Skip to content

Kueue v0.10.0-rc.1

Pre-release
Pre-release
Compare
Choose a tag to compare
@mimowo mimowo released this 26 Nov 09:55
· 193 commits to main since this release
v0.10.0-rc.1
f486009

Changes since v0.9.0:

Urgent Upgrade Notes

(No, really, you MUST read this before you upgrade)

  • Removed the v1alpha1 Visibility API.

    The v1alpha1 Visibility API is deprecated. Please use v1beta1 instead. (#3499, @mbobrovskyi)

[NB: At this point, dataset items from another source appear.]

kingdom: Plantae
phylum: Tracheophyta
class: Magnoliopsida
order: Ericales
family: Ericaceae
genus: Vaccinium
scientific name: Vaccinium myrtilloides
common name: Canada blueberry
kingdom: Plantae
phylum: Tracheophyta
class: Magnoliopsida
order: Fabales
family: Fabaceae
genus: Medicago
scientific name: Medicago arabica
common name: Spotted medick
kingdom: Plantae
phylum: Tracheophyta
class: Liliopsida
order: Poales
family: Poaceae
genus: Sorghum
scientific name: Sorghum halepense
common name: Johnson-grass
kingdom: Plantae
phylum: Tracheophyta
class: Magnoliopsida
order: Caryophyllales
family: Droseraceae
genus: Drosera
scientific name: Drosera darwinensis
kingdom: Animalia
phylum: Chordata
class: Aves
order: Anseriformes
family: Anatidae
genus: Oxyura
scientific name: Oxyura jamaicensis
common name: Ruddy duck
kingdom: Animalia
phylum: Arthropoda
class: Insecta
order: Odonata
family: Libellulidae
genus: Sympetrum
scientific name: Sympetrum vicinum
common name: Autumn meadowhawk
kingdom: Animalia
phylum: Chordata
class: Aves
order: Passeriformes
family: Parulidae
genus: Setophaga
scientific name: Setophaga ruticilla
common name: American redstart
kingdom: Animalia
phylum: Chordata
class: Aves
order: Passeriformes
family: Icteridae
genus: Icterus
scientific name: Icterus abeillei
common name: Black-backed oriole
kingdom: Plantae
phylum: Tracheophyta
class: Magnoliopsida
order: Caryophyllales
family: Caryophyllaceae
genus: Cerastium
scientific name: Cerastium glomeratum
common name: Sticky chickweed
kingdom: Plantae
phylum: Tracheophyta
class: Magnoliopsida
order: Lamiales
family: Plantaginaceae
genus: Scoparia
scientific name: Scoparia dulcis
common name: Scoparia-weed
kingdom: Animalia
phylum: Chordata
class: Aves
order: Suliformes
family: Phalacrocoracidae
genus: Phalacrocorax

  • The InactiveWorkload reason for the Evicted condition is renamed to Deactivated.
    Also, the reasons for more detailed situations are renamed:

    • InactiveWorkloadAdmissionCheck -> DeactivatedDueToAdmissionCheck
    • InactiveWorkloadRequeuingLimitExceeded -> DeactivatedDueToRequeuingLimitExceeded

If you were watching for the "InactiveWorkload" reason in the "Evicted" condition, you need
to start watching for the "Deactivated" reason. (#3593, @mbobrovskyi)

Changes by Kind

Feature

  • Allow mutating the queue-name label for non-running Deployments. (#3528, @mbobrovskyi)
  • Allowed StatefulSet scaling down to zero and scale up from zero. (#3487, @mbobrovskyi)
  • TAS: support rank-based ordering for JobSet (#3591, @mimowo)
  • TAS: support rank-based ordering for Kubeflow (#3604, @mbobrovskyi)
  • TAS: support rank-ordering of Pods for the Kubernetes batch Job. (#3539, @mimowo)

Bug or Regression

  • Added validation for Deployment queue-name to fail fast (#3555, @mbobrovskyi)
  • Added validation for StatefulSet queue-name to fail fast. (#3575, @mbobrovskyi)
  • Change, and in some scenarios fix, the status message displayed to user when a workload doesn't fit in available capacity. (#3536, @gabesaba)
  • Determine borrowing more accurately, allowing preempting workloads which fit in nominal quota to schedule faster (#3547, @gabesaba)
  • Fix accounting for usage coming from TAS workloads using multiple resources. The usage was multiplied
    by the number of resources requested by a workload, which could result in under-utilization of the cluster.
    It also manifested itself in the message in the workload status which could contain negative numbers. (#3490, @mimowo)
  • Fix computing the topology assignment for workloads using multiple PodSets requesting the same
    topology. In particular, it was possible for the set of topology domains in the assignment to be empty,
    and as a consequence the pods would remain gated forever as the TopologyUngater would not have
    topology assignment information. (#3514, @mimowo)
  • Fix dropping of reconcile requests for non-leading replica, which was resulting in workloads
    getting stuck pending after the rolling restart of Kueue. (#3612, @mimowo)
  • Fix running Job when parallelism < completions, before the fix the replacement pods for the successfully
    completed Pods were not ungated. (#3559, @mimowo)
  • Fix the bug which prevented the use of MultiKueue if there is a CRD which is not installed
    and removed from the list of enabled integrations. (#3603, @mszadkow)
  • Fix the flow of deactivation for workloads due to rejected AdmissionChecks.
    Now, all AdmissionChecks are reset back to the Pending state on eviction (and deactivation in particular),
    and so an admin can easily re-activate such a workload manually without tweaking the checks. (#3350, @KPostOffice)
  • Make topology levels immutable to prevent issues with inconsistent state of the TAS cache. (#3641, @mbobrovskyi)

Other (Cleanup or Flake)

  • Eliminate webhook validation in case Pod integration is used on 1.26 or earlier versions of Kubernetes. (#3247, @vladikkuzn)